**Prompt**
Quote all of the data below word for word, keeping every line in its original order.

**Source data**

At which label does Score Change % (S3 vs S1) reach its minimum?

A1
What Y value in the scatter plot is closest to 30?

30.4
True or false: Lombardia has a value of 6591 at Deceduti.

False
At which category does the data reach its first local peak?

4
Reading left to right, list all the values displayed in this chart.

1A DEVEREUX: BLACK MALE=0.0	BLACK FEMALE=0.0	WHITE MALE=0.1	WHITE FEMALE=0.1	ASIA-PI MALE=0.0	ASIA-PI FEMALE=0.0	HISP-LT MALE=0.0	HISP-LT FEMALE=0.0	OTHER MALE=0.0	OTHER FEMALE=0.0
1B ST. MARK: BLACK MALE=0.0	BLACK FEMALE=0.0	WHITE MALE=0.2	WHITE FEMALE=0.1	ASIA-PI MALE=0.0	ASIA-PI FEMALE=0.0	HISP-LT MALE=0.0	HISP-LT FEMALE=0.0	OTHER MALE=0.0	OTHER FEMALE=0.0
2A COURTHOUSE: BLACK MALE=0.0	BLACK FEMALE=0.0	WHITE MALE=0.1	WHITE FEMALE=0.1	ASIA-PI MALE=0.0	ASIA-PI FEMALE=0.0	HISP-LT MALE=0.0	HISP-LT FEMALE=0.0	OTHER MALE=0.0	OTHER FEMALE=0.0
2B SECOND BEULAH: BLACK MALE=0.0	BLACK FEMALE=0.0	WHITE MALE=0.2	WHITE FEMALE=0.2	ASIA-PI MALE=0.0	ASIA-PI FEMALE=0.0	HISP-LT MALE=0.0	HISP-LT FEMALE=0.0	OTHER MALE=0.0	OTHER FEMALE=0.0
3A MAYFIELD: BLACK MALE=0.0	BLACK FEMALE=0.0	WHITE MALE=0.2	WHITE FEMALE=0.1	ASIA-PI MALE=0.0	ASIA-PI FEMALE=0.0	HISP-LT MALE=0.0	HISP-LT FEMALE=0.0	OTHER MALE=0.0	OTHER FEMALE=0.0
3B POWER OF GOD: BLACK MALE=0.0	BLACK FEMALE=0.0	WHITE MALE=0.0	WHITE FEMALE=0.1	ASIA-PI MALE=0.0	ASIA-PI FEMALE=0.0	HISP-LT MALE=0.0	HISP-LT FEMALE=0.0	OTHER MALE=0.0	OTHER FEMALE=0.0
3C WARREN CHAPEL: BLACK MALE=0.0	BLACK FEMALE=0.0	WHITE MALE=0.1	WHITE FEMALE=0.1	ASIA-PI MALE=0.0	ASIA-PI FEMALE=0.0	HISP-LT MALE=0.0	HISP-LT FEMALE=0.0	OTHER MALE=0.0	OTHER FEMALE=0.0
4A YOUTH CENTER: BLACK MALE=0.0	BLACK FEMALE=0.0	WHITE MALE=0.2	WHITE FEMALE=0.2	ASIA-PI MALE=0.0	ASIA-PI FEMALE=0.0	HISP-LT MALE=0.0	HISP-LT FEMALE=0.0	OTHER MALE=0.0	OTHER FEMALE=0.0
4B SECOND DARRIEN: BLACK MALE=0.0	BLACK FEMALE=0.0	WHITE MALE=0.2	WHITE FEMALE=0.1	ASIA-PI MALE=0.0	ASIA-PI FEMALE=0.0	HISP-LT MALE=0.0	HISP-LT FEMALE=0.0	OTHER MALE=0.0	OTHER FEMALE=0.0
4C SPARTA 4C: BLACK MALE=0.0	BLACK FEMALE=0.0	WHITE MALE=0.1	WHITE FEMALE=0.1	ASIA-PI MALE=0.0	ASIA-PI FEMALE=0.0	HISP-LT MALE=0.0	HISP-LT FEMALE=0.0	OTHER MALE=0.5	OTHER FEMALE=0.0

**Response to the exercise**
At which label does Score Change % (S3 vs S1) reach its minimum?

A1
What Y value in the scatter plot is closest to 30?

30.4
True or false: Lombardia has a value of 6591 at Deceduti.

False
At which category does the data reach its first local peak?

4
Reading left to right, list all the values displayed in this chart.

1A DEVEREUX: BLACK MALE=0.0	BLACK FEMALE=0.0	WHITE MALE=0.1	WHITE FEMALE=0.1	ASIA-PI MALE=0.0	ASIA-PI FEMALE=0.0	HISP-LT MALE=0.0	HISP-LT FEMALE=0.0	OTHER MALE=0.0	OTHER FEMALE=0.0
1B ST. MARK: BLACK MALE=0.0	BLACK FEMALE=0.0	WHITE MALE=0.2	WHITE FEMALE=0.1	ASIA-PI MALE=0.0	ASIA-PI FEMALE=0.0	HISP-LT MALE=0.0	HISP-LT FEMALE=0.0	OTHER MALE=0.0	OTHER FEMALE=0.0
2A COURTHOUSE: BLACK MALE=0.0	BLACK FEMALE=0.0	WHITE MALE=0.1	WHITE FEMALE=0.1	ASIA-PI MALE=0.0	ASIA-PI FEMALE=0.0	HISP-LT MALE=0.0	HISP-LT FEMALE=0.0	OTHER MALE=0.0	OTHER FEMALE=0.0
2B SECOND BEULAH: BLACK MALE=0.0	BLACK FEMALE=0.0	WHITE MALE=0.2	WHITE FEMALE=0.2	ASIA-PI MALE=0.0	ASIA-PI FEMALE=0.0	HISP-LT MALE=0.0	HISP-LT FEMALE=0.0	OTHER MALE=0.0	OTHER FEMALE=0.0
3A MAYFIELD: BLACK MALE=0.0	BLACK FEMALE=0.0	WHITE MALE=0.2	WHITE FEMALE=0.1	ASIA-PI MALE=0.0	ASIA-PI FEMALE=0.0	HISP-LT MALE=0.0	HISP-LT FEMALE=0.0	OTHER MALE=0.0	OTHER FEMALE=0.0
3B POWER OF GOD: BLACK MALE=0.0	BLACK FEMALE=0.0	WHITE MALE=0.0	WHITE FEMALE=0.1	ASIA-PI MALE=0.0	ASIA-PI FEMALE=0.0	HISP-LT MALE=0.0	HISP-LT FEMALE=0.0	OTHER MALE=0.0	OTHER FEMALE=0.0
3C WARREN CHAPEL: BLACK MALE=0.0	BLACK FEMALE=0.0	WHITE MALE=0.1	WHITE FEMALE=0.1	ASIA-PI MALE=0.0	ASIA-PI FEMALE=0.0	HISP-LT MALE=0.0	HISP-LT FEMALE=0.0	OTHER MALE=0.0	OTHER FEMALE=0.0
4A YOUTH CENTER: BLACK MALE=0.0	BLACK FEMALE=0.0	WHITE MALE=0.2	WHITE FEMALE=0.2	ASIA-PI MALE=0.0	ASIA-PI FEMALE=0.0	HISP-LT MALE=0.0	HISP-LT FEMALE=0.0	OTHER MALE=0.0	OTHER FEMALE=0.0
4B SECOND DARRIEN: BLACK MALE=0.0	BLACK FEMALE=0.0	WHITE MALE=0.2	WHITE FEMALE=0.1	ASIA-PI MALE=0.0	ASIA-PI FEMALE=0.0	HISP-LT MALE=0.0	HISP-LT FEMALE=0.0	OTHER MALE=0.0	OTHER FEMALE=0.0
4C SPARTA 4C: BLACK MALE=0.0	BLACK FEMALE=0.0	WHITE MALE=0.1	WHITE FEMALE=0.1	ASIA-PI MALE=0.0	ASIA-PI FEMALE=0.0	HISP-LT MALE=0.0	HISP-LT FEMALE=0.0	OTHER MALE=0.5	OTHER FEMALE=0.0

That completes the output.